• INSTRUCTIONS FOR THE TASK
Each line of the data must be copied exactly.

• Dataset records
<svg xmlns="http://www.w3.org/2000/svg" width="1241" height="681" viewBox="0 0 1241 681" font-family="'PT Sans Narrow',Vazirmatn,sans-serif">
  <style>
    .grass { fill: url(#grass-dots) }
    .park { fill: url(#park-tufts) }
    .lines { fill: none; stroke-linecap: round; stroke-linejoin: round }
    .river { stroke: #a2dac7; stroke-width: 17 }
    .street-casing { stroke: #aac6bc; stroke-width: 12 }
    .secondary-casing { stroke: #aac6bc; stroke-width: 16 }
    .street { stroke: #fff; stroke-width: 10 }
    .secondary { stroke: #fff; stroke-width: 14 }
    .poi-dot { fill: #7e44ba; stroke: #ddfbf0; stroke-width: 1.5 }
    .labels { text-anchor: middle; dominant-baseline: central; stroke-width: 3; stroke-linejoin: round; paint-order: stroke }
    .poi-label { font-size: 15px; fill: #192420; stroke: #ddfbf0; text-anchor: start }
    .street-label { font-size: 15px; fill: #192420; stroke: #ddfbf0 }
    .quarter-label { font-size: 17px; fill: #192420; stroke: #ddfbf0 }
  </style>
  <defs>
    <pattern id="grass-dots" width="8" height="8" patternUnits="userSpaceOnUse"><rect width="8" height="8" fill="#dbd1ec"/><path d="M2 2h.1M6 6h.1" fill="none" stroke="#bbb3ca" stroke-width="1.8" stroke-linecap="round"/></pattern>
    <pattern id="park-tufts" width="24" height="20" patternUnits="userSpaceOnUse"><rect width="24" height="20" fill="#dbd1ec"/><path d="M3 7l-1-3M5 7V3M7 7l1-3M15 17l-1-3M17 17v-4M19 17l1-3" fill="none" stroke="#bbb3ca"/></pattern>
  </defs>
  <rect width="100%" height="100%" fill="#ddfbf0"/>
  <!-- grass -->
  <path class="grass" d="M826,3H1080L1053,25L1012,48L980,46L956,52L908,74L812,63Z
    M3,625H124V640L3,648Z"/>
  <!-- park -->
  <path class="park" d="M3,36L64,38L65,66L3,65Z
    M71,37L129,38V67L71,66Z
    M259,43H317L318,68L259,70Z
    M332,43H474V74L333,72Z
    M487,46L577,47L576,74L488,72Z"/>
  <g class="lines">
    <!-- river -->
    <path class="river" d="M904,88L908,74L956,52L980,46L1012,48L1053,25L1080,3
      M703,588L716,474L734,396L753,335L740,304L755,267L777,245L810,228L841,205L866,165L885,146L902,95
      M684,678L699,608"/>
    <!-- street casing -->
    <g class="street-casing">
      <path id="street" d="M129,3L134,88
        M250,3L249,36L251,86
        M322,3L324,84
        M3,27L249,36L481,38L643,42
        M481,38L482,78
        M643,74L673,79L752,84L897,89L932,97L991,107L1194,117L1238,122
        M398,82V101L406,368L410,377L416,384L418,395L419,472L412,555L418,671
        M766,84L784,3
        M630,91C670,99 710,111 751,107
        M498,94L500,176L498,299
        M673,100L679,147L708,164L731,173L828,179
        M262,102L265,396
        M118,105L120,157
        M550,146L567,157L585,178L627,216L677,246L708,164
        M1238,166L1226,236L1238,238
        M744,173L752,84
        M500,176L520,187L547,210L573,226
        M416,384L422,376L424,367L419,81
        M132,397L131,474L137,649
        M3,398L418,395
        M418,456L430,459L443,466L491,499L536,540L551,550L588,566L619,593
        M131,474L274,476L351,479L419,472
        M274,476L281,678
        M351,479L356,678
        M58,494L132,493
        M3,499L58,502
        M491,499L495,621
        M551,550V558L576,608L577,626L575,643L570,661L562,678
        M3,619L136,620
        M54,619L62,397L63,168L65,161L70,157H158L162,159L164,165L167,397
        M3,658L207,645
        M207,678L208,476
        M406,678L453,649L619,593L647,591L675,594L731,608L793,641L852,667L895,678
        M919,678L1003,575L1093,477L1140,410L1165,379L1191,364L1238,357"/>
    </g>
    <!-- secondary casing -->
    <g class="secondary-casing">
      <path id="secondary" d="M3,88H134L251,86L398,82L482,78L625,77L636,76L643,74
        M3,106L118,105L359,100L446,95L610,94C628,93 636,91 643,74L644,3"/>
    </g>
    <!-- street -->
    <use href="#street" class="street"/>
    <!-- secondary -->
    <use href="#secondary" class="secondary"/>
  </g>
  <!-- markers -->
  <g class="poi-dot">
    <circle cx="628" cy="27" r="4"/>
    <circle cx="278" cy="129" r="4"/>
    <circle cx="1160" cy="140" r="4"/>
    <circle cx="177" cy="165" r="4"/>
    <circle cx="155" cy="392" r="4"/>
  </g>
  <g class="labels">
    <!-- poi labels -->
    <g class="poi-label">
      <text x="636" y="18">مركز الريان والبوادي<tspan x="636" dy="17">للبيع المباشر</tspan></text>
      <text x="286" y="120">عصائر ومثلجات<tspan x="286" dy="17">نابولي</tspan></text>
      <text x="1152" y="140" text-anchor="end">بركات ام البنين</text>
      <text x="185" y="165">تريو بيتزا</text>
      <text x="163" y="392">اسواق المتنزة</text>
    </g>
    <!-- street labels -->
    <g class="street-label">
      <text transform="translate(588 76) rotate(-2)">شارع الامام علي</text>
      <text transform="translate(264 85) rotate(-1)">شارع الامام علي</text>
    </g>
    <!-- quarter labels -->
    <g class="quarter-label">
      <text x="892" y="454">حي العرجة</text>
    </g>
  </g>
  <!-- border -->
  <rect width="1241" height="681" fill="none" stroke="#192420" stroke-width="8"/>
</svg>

• PROBLEM SOLUTION
<svg xmlns="http://www.w3.org/2000/svg" width="1241" height="681" viewBox="0 0 1241 681" font-family="'PT Sans Narrow',Vazirmatn,sans-serif">
  <style>
    .grass { fill: url(#grass-dots) }
    .park { fill: url(#park-tufts) }
    .lines { fill: none; stroke-linecap: round; stroke-linejoin: round }
    .river { stroke: #a2dac7; stroke-width: 17 }
    .street-casing { stroke: #aac6bc; stroke-width: 12 }
    .secondary-casing { stroke: #aac6bc; stroke-width: 16 }
    .street { stroke: #fff; stroke-width: 10 }
    .secondary { stroke: #fff; stroke-width: 14 }
    .poi-dot { fill: #7e44ba; stroke: #ddfbf0; stroke-width: 1.5 }
    .labels { text-anchor: middle; dominant-baseline: central; stroke-width: 3; stroke-linejoin: round; paint-order: stroke }
    .poi-label { font-size: 15px; fill: #192420; stroke: #ddfbf0; text-anchor: start }
    .street-label { font-size: 15px; fill: #192420; stroke: #ddfbf0 }
    .quarter-label { font-size: 17px; fill: #192420; stroke: #ddfbf0 }
  </style>
  <defs>
    <pattern id="grass-dots" width="8" height="8" patternUnits="userSpaceOnUse"><rect width="8" height="8" fill="#dbd1ec"/><path d="M2 2h.1M6 6h.1" fill="none" stroke="#bbb3ca" stroke-width="1.8" stroke-linecap="round"/></pattern>
    <pattern id="park-tufts" width="24" height="20" patternUnits="userSpaceOnUse"><rect width="24" height="20" fill="#dbd1ec"/><path d="M3 7l-1-3M5 7V3M7 7l1-3M15 17l-1-3M17 17v-4M19 17l1-3" fill="none" stroke="#bbb3ca"/></pattern>
  </defs>
  <rect width="100%" height="100%" fill="#ddfbf0"/>
  <!-- grass -->
  <path class="grass" d="M826,3H1080L1053,25L1012,48L980,46L956,52L908,74L812,63Z
    M3,625H124V640L3,648Z"/>
  <!-- park -->
  <path class="park" d="M3,36L64,38L65,66L3,65Z
    M71,37L129,38V67L71,66Z
    M259,43H317L318,68L259,70Z
    M332,43H474V74L333,72Z
    M487,46L577,47L576,74L488,72Z"/>
  <g class="lines">
    <!-- river -->
    <path class="river" d="M904,88L908,74L956,52L980,46L1012,48L1053,25L1080,3
      M703,588L716,474L734,396L753,335L740,304L755,267L777,245L810,228L841,205L866,165L885,146L902,95
      M684,678L699,608"/>
    <!-- street casing -->
    <g class="street-casing">
      <path id="street" d="M129,3L134,88
        M250,3L249,36L251,86
        M322,3L324,84
        M3,27L249,36L481,38L643,42
        M481,38L482,78
        M643,74L673,79L752,84L897,89L932,97L991,107L1194,117L1238,122
        M398,82V101L406,368L410,377L416,384L418,395L419,472L412,555L418,671
        M766,84L784,3
        M630,91C670,99 710,111 751,107
        M498,94L500,176L498,299
        M673,100L679,147L708,164L731,173L828,179
        M262,102L265,396
        M118,105L120,157
        M550,146L567,157L585,178L627,216L677,246L708,164
        M1238,166L1226,236L1238,238
        M744,173L752,84
        M500,176L520,187L547,210L573,226
        M416,384L422,376L424,367L419,81
        M132,397L131,474L137,649
        M3,398L418,395
        M418,456L430,459L443,466L491,499L536,540L551,550L588,566L619,593
        M131,474L274,476L351,479L419,472
        M274,476L281,678
        M351,479L356,678
        M58,494L132,493
        M3,499L58,502
        M491,499L495,621
        M551,550V558L576,608L577,626L575,643L570,661L562,678
        M3,619L136,620
        M54,619L62,397L63,168L65,161L70,157H158L162,159L164,165L167,397
        M3,658L207,645
        M207,678L208,476
        M406,678L453,649L619,593L647,591L675,594L731,608L793,641L852,667L895,678
        M919,678L1003,575L1093,477L1140,410L1165,379L1191,364L1238,357"/>
    </g>
    <!-- secondary casing -->
    <g class="secondary-casing">
      <path id="secondary" d="M3,88H134L251,86L398,82L482,78L625,77L636,76L643,74
        M3,106L118,105L359,100L446,95L610,94C628,93 636,91 643,74L644,3"/>
    </g>
    <!-- street -->
    <use href="#street" class="street"/>
    <!-- secondary -->
    <use href="#secondary" class="secondary"/>
  </g>
  <!-- markers -->
  <g class="poi-dot">
    <circle cx="628" cy="27" r="4"/>
    <circle cx="278" cy="129" r="4"/>
    <circle cx="1160" cy="140" r="4"/>
    <circle cx="177" cy="165" r="4"/>
    <circle cx="155" cy="392" r="4"/>
  </g>
  <g class="labels">
    <!-- poi labels -->
    <g class="poi-label">
      <text x="636" y="18">مركز الريان والبوادي<tspan x="636" dy="17">للبيع المباشر</tspan></text>
      <text x="286" y="120">عصائر ومثلجات<tspan x="286" dy="17">نابولي</tspan></text>
      <text x="1152" y="140" text-anchor="end">بركات ام البنين</text>
      <text x="185" y="165">تريو بيتزا</text>
      <text x="163" y="392">اسواق المتنزة</text>
    </g>
    <!-- street labels -->
    <g class="street-label">
      <text transform="translate(588 76) rotate(-2)">شارع الامام علي</text>
      <text transform="translate(264 85) rotate(-1)">شارع الامام علي</text>
    </g>
    <!-- quarter labels -->
    <g class="quarter-label">
      <text x="892" y="454">حي العرجة</text>
    </g>
  </g>
  <!-- border -->
  <rect width="1241" height="681" fill="none" stroke="#192420" stroke-width="8"/>
</svg>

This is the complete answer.